Amanda Berry, left, and Georgina "Gina" Dejesus.

The ordeal involving the three missing women found in a home in a quiet Cleveland neighborhood on Monday began nearly eleven years ago with the disappearance of Michelle Knight, then 18, who was last seen on August 23, 2002 at a cousin’s house. Seven months later, Amanda Berry, then 17, disappeared on April 21, 2003 from her part-time job at a Burger King. Nearly a year later, on April 4, 2004, Georgina DeJesus also turned up missing when she failed to come home from school.

The following details are a chronology of what is known about their cases so far, compiled from news reports by the Cleveland Plain Dealer, WCPO-TV, and WOIO:

August 23, 2002

  • Michelle Knight disappears after last being seen at the home of her cousin on Cleveland’s west side. In an interview with the Cleveland Plain Dealer, her grandmother Deborah said she believed that she left on her own out of anger that her son had been removed from her custody.

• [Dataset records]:
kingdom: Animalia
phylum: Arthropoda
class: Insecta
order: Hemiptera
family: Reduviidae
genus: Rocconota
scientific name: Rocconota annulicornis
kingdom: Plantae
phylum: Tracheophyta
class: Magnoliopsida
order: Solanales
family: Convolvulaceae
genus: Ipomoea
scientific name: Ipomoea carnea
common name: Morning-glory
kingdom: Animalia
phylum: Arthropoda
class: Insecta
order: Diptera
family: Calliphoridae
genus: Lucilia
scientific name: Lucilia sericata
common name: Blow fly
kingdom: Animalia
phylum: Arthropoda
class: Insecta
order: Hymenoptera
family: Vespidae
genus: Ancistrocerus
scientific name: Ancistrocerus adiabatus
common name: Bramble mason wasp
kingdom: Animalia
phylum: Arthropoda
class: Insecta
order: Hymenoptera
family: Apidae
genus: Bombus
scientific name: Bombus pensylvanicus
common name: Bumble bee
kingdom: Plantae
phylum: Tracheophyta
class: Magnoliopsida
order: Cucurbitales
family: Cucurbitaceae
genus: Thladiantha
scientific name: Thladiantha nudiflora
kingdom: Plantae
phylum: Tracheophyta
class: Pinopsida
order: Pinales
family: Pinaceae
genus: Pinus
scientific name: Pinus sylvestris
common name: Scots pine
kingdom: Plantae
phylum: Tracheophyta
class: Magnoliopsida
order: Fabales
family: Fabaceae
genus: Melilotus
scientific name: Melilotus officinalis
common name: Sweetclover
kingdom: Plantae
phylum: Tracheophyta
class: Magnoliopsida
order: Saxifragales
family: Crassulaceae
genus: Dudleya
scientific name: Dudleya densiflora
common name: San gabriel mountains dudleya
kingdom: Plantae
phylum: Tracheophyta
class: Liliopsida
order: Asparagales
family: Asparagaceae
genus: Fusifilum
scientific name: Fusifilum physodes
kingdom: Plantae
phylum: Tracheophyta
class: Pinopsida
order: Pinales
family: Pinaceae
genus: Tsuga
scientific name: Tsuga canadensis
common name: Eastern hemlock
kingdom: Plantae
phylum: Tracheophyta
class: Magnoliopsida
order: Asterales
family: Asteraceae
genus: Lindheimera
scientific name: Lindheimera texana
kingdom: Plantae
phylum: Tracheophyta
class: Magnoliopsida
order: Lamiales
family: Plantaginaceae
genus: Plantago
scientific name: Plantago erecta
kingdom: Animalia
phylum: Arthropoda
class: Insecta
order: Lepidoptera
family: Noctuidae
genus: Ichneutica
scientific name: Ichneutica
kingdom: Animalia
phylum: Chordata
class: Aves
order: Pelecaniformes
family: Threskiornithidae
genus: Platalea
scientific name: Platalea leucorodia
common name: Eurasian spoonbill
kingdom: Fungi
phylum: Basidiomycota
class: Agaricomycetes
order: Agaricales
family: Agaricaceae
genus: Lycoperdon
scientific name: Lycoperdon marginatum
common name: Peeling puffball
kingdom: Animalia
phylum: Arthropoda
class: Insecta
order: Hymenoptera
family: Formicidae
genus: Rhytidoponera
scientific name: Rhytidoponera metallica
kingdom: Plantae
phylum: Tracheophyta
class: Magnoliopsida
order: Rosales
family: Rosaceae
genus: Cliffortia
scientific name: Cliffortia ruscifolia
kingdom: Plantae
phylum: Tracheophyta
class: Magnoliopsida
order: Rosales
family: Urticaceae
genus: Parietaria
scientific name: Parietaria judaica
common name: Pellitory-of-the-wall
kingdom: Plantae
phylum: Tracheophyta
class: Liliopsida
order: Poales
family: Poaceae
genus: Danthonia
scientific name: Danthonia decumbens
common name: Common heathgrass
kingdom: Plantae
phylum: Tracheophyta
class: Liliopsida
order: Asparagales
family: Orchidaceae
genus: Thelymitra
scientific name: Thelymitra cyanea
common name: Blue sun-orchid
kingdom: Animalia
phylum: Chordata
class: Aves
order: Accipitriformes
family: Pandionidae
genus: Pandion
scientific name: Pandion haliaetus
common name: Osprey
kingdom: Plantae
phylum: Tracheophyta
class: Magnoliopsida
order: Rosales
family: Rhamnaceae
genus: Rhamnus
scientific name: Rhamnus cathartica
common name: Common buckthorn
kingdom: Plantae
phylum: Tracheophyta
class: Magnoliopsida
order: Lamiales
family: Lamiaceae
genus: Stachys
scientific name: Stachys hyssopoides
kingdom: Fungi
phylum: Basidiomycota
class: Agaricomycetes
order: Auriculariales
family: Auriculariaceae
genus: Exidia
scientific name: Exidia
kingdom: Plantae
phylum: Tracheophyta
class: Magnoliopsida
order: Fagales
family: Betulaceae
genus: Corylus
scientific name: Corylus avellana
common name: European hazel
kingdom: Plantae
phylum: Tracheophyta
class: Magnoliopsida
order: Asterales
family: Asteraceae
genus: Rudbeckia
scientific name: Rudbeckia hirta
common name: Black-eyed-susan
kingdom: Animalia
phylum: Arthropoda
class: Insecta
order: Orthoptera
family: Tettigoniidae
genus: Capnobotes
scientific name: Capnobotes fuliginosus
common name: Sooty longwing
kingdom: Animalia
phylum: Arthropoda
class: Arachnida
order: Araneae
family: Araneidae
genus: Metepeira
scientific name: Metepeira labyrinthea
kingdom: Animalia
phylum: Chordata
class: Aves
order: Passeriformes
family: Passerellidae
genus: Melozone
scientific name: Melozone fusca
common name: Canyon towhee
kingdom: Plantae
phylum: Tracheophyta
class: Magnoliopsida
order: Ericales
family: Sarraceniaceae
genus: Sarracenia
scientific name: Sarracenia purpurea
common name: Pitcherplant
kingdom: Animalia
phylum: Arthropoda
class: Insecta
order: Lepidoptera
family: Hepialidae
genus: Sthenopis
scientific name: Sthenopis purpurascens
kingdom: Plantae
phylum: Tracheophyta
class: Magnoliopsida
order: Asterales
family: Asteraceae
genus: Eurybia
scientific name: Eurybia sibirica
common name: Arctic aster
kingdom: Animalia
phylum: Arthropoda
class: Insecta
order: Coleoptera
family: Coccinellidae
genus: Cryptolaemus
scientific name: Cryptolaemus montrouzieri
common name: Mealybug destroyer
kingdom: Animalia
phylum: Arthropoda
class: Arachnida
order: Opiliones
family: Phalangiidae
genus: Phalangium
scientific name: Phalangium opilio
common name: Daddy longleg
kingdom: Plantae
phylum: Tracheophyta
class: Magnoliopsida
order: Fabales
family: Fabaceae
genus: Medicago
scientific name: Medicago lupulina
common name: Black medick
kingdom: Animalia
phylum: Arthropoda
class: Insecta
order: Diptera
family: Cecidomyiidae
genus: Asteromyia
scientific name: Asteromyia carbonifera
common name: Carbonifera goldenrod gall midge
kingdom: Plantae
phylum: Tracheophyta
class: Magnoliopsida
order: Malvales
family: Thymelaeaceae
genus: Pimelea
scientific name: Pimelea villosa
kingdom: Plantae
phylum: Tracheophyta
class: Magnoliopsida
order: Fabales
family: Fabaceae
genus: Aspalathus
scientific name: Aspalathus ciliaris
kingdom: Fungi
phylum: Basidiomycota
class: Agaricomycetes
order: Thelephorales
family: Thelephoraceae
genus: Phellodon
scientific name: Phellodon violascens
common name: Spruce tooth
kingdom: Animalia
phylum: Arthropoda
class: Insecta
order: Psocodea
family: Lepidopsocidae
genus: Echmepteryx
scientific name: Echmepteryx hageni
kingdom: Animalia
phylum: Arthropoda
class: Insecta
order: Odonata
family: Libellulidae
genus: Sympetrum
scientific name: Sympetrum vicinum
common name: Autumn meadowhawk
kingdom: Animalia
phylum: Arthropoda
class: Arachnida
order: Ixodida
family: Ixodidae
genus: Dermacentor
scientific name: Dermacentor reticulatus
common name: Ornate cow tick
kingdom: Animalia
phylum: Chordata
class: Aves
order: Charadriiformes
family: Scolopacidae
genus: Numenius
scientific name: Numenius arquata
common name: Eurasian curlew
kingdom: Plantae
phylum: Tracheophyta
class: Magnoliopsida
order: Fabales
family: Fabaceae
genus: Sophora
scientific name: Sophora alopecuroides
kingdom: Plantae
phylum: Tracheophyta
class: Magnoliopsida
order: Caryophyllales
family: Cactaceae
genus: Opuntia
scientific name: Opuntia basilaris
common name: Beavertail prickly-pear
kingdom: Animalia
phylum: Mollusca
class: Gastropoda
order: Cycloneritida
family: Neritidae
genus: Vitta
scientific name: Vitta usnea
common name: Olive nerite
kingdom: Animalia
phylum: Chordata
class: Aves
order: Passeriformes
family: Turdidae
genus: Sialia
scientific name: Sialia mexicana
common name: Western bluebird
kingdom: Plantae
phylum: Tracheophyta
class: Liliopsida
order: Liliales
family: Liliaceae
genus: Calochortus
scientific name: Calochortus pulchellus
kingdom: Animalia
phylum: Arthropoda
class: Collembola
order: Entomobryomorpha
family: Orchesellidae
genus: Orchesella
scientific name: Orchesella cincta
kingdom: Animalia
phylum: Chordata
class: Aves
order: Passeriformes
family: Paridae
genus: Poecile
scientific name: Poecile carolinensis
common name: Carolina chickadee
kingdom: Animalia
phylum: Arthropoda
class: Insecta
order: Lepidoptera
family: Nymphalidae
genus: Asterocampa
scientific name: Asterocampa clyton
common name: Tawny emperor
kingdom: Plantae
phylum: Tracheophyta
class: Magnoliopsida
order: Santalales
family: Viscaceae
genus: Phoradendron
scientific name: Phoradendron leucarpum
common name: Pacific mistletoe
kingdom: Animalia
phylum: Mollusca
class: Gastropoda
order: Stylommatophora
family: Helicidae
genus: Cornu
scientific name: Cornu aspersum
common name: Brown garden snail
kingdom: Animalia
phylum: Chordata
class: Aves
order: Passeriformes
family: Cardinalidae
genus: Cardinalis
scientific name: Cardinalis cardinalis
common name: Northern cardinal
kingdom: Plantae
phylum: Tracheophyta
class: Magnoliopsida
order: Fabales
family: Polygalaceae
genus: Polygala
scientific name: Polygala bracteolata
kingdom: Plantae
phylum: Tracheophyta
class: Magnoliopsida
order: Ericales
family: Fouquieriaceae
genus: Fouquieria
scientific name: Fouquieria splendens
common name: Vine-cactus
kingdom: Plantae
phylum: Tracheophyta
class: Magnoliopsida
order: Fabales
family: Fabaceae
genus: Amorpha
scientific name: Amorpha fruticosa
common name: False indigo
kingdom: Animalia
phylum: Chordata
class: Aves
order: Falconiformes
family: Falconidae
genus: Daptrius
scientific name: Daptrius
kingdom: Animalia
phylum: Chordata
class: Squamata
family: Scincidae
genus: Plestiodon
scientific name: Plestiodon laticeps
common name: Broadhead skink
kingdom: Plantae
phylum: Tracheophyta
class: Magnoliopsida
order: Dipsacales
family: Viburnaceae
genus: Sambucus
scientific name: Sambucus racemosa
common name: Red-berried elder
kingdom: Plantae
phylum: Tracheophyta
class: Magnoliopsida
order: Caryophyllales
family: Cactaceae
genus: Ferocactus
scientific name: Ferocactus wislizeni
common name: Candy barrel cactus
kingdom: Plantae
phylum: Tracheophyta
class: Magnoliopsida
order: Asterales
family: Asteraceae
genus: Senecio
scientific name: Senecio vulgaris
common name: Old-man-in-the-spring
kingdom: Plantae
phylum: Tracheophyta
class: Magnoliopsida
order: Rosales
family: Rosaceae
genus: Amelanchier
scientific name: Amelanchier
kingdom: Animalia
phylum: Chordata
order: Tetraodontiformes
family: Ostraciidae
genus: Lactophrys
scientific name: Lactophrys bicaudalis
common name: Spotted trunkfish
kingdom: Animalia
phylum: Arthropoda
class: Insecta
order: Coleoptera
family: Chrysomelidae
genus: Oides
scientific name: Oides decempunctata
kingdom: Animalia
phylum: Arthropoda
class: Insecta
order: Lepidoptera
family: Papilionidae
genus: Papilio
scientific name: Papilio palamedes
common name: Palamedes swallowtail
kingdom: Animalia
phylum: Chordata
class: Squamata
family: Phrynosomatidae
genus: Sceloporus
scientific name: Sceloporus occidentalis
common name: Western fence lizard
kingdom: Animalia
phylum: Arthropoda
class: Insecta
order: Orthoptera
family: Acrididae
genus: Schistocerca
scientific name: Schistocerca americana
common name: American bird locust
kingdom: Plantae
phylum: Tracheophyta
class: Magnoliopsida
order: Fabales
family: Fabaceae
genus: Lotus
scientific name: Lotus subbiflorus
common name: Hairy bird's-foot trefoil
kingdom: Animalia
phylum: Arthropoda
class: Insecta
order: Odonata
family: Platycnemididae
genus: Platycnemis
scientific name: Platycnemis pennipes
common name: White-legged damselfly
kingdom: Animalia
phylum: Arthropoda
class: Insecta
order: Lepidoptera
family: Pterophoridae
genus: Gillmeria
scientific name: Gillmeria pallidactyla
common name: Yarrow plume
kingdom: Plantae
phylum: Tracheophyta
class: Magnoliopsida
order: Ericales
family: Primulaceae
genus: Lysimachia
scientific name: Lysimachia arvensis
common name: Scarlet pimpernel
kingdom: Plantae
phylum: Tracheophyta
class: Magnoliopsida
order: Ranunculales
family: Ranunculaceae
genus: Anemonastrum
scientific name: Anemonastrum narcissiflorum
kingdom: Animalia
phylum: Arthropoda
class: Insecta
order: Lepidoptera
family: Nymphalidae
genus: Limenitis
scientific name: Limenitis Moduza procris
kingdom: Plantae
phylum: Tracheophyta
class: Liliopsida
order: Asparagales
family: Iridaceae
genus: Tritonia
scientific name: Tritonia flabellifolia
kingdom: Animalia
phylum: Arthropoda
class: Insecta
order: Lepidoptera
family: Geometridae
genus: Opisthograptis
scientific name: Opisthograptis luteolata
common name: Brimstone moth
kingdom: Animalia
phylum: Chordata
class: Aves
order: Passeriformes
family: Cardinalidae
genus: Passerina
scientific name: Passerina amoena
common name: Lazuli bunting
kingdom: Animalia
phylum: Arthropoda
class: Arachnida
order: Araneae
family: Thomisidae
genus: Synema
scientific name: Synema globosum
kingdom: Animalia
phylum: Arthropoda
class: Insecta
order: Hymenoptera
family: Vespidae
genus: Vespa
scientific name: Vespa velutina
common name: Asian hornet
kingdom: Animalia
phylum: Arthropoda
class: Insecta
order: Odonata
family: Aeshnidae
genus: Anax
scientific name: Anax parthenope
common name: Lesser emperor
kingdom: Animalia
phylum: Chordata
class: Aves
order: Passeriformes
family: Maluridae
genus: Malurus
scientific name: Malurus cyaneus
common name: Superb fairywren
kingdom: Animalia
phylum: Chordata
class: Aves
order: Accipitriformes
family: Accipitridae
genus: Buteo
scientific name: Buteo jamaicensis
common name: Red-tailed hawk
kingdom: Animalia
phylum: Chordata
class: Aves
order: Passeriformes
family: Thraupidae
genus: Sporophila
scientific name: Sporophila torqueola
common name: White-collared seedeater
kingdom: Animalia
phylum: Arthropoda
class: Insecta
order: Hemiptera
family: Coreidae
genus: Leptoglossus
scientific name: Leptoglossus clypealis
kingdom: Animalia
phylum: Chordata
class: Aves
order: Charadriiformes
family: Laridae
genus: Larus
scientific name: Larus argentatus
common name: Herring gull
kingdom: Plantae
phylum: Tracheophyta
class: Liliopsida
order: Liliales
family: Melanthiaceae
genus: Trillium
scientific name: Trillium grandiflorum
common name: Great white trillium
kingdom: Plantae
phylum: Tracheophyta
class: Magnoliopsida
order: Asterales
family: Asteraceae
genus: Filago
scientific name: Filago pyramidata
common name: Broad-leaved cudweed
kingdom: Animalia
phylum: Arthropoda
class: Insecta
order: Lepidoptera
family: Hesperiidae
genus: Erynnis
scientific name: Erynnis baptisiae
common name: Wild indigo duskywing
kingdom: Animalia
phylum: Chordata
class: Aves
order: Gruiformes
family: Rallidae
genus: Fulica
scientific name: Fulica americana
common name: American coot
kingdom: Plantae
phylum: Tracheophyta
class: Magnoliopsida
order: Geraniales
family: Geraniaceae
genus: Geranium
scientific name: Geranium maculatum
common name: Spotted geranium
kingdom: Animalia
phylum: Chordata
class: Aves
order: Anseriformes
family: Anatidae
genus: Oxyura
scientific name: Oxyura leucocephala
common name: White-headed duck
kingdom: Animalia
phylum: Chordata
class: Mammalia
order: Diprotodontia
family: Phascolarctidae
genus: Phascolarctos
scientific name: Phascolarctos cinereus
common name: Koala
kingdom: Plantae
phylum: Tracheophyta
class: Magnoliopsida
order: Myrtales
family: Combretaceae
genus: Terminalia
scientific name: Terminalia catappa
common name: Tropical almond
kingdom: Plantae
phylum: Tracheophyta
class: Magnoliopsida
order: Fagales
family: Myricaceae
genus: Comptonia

• [WHAT IS ASKED]:
Reproduce the part of the passage on the three women missing in Cleveland between "Amanda Berry, left, and" and "home from school.", inclusive.

• [THE COMPLETED TASK]:
Amanda Berry, left, and Georgina "Gina" Dejesus.

The ordeal involving the three missing women found in a home in a quiet Cleveland neighborhood on Monday began nearly eleven years ago with the disappearance of Michelle Knight, then 18, who was last seen on August 23, 2002 at a cousin’s house. Seven months later, Amanda Berry, then 17, disappeared on April 21, 2003 from her part-time job at a Burger King. Nearly a year later, on April 4, 2004, Georgina DeJesus also turned up missing when she failed to come home from school.